**Direction A:**
In the piece about Austin Okie's land conservation, how many acres did Okie's family help The Nature Conservancy purchase in 1997?

**Selected excerpt:**

+ + + + +

Austin Okie attributes his concern and love for nature to the simple fact that he grew up working and playing outdoors. “As a boy, I was outside all the time, working on the farm — that was just the way it was,” he says.

His time spent outdoors cultivated a particular interest in birds and trees. A completely self-taught naturalist, he easily identifies local shrubs and trees and knows well the many birds that live and migrate through his corner of Delaware, a migratory bird hotspot. He calls the natural places around him a “bird paradise.” But Okie has watched over the years as intense development has changed the landscape he has known and loved.

Okie and his family have not stood idly by however. In 1997, his family helped The Nature Conservancy purchase 403 acres adjoining Okie’s 154-acre farm (which itself has a conservation easement on it), creating the Bullseye-Ferry Landing Preserve. Okie is also actively involved with a variety of environmental and local citizen groups and recently donated 118 acres of pristine coastal forest and marsh near his farm to the Conservancy.

“I want to preserve the history, wildlife and environment of this area,” he says. “I’ve seen that The Nature Conservancy has done good things to protect land.”

In addition to these extraordinary gifts of land, Okie has for many years supported the Conservancy’s work with monetary gifts as well. When the Pension Protection Act of 2006 became law, Okie saw a win-win opportunity: a chance to preserve the natural places he cares about while also gaining significant tax savings. Because of this legislation, he was able to make a cash gift to the Conservancy from his IRA without incurring income tax on the withdrawal.

+ + + + +

**Direction B:**
Extract every line from the rows below that contains the string "acciaccatura". Matching is case-sensitive.

+ + + + +

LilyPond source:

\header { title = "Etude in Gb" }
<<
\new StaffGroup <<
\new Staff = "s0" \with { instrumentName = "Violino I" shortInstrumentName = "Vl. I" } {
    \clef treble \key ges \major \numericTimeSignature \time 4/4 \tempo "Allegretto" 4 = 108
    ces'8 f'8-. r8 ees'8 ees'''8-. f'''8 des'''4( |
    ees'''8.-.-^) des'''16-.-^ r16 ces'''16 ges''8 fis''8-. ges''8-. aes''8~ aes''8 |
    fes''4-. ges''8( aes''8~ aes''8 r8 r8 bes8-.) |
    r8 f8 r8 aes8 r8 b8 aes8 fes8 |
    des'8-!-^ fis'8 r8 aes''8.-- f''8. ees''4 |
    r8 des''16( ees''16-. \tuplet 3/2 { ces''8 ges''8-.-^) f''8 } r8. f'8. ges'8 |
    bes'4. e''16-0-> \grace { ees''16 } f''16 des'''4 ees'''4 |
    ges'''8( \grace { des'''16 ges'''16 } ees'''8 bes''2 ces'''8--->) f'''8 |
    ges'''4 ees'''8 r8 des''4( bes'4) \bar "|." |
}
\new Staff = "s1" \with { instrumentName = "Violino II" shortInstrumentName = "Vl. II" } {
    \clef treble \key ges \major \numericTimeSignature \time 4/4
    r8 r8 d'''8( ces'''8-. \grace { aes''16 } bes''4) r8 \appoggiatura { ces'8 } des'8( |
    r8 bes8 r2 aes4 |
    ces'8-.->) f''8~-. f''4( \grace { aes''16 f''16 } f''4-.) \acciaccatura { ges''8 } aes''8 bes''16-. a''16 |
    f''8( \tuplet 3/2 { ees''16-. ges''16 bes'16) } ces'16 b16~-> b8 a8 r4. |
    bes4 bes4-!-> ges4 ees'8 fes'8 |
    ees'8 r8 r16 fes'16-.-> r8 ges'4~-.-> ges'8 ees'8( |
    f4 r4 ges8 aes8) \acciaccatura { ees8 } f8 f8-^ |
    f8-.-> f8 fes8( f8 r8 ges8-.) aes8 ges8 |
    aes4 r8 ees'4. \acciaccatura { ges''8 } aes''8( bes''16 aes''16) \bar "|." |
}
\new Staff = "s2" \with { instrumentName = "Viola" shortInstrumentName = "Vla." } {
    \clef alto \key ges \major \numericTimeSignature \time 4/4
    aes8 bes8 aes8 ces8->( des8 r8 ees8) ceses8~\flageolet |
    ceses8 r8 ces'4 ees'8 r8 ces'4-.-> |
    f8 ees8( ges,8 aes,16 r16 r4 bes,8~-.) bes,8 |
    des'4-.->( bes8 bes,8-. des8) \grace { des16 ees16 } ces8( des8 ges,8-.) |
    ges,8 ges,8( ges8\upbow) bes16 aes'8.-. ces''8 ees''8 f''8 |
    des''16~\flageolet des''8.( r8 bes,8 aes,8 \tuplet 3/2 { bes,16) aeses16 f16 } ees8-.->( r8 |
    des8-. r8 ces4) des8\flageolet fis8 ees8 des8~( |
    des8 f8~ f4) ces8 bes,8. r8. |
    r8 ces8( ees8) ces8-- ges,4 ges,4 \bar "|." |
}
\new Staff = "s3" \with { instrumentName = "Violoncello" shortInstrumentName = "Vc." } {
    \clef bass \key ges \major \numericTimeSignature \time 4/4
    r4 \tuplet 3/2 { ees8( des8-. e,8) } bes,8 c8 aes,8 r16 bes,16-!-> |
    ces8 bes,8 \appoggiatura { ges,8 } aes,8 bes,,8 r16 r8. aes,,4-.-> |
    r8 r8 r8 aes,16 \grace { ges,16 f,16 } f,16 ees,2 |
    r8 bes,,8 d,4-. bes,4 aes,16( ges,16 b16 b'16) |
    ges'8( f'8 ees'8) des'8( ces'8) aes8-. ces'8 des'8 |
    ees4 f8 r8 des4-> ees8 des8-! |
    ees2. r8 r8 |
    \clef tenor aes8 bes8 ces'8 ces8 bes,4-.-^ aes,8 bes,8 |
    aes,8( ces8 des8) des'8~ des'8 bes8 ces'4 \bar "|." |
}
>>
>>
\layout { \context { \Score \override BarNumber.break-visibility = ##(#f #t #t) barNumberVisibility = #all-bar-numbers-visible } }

+ + + + +

**Task solution A:**
403 acres

**Task solution B:**
    ces'8-.->) f''8~-. f''4( \grace { aes''16 f''16 } f''4-.) \acciaccatura { ges''8 } aes''8 bes''16-. a''16 |
    f4 r4 ges8 aes8) \acciaccatura { ees8 } f8 f8-^ |
    aes4 r8 ees'4. \acciaccatura { ges''8 } aes''8( bes''16 aes''16) \bar "|." |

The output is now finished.